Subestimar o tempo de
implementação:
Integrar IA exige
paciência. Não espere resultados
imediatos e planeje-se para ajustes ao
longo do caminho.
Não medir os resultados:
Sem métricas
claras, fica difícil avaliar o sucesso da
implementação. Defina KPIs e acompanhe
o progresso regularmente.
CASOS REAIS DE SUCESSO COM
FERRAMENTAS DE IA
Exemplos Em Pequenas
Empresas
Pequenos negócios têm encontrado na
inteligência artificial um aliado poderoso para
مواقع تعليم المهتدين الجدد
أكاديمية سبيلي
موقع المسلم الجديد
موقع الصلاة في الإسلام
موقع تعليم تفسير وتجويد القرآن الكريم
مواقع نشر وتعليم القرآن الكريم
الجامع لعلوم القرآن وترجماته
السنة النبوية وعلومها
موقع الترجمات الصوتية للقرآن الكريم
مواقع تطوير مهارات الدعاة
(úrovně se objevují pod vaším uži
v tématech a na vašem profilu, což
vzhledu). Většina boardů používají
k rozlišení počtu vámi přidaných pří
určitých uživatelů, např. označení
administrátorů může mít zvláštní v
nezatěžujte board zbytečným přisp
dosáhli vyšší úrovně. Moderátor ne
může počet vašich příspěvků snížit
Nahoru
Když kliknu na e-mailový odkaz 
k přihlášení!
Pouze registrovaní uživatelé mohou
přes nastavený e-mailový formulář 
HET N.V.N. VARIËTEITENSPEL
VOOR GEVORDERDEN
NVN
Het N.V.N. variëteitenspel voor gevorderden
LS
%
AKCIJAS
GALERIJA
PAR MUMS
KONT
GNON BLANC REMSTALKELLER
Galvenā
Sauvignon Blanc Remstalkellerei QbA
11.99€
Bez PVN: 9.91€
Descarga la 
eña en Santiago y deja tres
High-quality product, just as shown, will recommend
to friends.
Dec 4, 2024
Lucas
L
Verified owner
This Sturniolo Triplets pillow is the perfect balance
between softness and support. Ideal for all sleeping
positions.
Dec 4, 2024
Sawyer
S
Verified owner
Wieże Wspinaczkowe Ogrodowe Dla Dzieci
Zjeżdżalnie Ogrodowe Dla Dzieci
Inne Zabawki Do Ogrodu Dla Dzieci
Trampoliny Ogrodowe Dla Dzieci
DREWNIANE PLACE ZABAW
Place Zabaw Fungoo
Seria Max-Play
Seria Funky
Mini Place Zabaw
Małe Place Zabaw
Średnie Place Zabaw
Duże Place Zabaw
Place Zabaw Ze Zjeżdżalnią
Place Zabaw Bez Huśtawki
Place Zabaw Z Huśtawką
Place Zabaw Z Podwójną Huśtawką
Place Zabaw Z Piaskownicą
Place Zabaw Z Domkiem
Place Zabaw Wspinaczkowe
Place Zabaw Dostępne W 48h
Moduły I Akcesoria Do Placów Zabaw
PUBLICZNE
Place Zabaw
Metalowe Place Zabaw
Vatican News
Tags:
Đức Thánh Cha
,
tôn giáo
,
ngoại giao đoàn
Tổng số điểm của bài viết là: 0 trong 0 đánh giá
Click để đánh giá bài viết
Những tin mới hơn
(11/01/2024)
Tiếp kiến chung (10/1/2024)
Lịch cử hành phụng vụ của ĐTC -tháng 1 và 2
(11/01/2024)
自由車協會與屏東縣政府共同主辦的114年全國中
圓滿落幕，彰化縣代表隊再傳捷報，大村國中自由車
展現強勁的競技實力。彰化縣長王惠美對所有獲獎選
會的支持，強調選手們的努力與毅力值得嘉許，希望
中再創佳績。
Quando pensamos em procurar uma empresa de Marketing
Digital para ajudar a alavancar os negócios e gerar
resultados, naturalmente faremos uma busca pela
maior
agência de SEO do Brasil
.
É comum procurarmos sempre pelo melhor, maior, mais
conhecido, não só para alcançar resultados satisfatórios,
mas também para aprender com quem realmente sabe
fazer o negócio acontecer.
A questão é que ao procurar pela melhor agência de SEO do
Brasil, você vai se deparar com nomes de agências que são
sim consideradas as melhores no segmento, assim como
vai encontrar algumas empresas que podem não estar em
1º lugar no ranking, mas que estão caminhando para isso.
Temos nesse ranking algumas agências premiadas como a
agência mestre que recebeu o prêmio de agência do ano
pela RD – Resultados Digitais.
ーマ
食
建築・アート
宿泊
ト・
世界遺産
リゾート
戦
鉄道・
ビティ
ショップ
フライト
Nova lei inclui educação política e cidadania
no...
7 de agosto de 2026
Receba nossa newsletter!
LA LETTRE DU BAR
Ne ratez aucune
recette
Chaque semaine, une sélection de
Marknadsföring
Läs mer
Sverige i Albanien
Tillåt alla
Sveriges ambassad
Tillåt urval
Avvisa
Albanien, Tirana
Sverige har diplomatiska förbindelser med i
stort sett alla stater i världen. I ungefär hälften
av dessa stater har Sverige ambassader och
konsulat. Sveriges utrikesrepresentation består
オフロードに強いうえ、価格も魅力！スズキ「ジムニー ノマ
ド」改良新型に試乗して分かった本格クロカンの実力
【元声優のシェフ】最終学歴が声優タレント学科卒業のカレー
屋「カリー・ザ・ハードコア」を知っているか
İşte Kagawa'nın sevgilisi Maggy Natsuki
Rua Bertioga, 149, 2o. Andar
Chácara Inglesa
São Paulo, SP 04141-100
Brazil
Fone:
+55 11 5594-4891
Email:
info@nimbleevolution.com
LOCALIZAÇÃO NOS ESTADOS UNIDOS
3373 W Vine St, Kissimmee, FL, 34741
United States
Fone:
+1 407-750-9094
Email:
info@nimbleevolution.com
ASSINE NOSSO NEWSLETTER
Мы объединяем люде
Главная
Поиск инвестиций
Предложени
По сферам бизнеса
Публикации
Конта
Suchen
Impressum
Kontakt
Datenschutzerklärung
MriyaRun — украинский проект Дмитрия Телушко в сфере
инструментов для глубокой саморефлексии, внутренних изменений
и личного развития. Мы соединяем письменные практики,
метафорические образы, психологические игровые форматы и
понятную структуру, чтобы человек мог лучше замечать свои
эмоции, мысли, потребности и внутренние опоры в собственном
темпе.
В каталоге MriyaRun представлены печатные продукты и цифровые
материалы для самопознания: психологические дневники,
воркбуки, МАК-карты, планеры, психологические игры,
◆ ◆ ◆
What is expected
From the line that has "Place Zabaw Wspinaczkowe" through the line that has "Datenschutzerklärung", copy every line exactly as it appears above, and leave out all others.

Your solution
Place Zabaw Wspinaczkowe
Place Zabaw Dostępne W 48h
Moduły I Akcesoria Do Placów Zabaw
PUBLICZNE
Place Zabaw
Metalowe Place Zabaw
Vatican News
Tags:
Đức Thánh Cha
,
tôn giáo
,
ngoại giao đoàn
Tổng số điểm của bài viết là: 0 trong 0 đánh giá
Click để đánh giá bài viết
Những tin mới hơn
(11/01/2024)
Tiếp kiến chung (10/1/2024)
Lịch cử hành phụng vụ của ĐTC -tháng 1 và 2
(11/01/2024)
自由車協會與屏東縣政府共同主辦的114年全國中
圓滿落幕，彰化縣代表隊再傳捷報，大村國中自由車
展現強勁的競技實力。彰化縣長王惠美對所有獲獎選
會的支持，強調選手們的努力與毅力值得嘉許，希望
中再創佳績。
Quando pensamos em procurar uma empresa de Marketing
Digital para ajudar a alavancar os negócios e gerar
resultados, naturalmente faremos uma busca pela
maior
agência de SEO do Brasil
.
É comum procurarmos sempre pelo melhor, maior, mais
conhecido, não só para alcançar resultados satisfatórios,
mas também para aprender com quem realmente sabe
fazer o negócio acontecer.
A questão é que ao procurar pela melhor agência de SEO do
Brasil, você vai se deparar com nomes de agências que são
sim consideradas as melhores no segmento, assim como
vai encontrar algumas empresas que podem não estar em
1º lugar no ranking, mas que estão caminhando para isso.
Temos nesse ranking algumas agências premiadas como a
agência mestre que recebeu o prêmio de agência do ano
pela RD – Resultados Digitais.
ーマ
食
建築・アート
宿泊
ト・
世界遺産
リゾート
戦
鉄道・
ビティ
ショップ
フライト
Nova lei inclui educação política e cidadania
no...
7 de agosto de 2026
Receba nossa newsletter!
LA LETTRE DU BAR
Ne ratez aucune
recette
Chaque semaine, une sélection de
Marknadsföring
Läs mer
Sverige i Albanien
Tillåt alla
Sveriges ambassad
Tillåt urval
Avvisa
Albanien, Tirana
Sverige har diplomatiska förbindelser med i
stort sett alla stater i världen. I ungefär hälften
av dessa stater har Sverige ambassader och
konsulat. Sveriges utrikesrepresentation består
オフロードに強いうえ、価格も魅力！スズキ「ジムニー ノマ
ド」改良新型に試乗して分かった本格クロカンの実力
【元声優のシェフ】最終学歴が声優タレント学科卒業のカレー
屋「カリー・ザ・ハードコア」を知っているか
İşte Kagawa'nın sevgilisi Maggy Natsuki
Rua Bertioga, 149, 2o. Andar
Chácara Inglesa
São Paulo, SP 04141-100
Brazil
Fone:
+55 11 5594-4891
Email:
info@nimbleevolution.com
LOCALIZAÇÃO NOS ESTADOS UNIDOS
3373 W Vine St, Kissimmee, FL, 34741
United States
Fone:
+1 407-750-9094
Email:
info@nimbleevolution.com
ASSINE NOSSO NEWSLETTER
Мы объединяем люде
Главная
Поиск инвестиций
Предложени
По сферам бизнеса
Публикации
Конта
Suchen
Impressum
Kontakt
Datenschutzerklärung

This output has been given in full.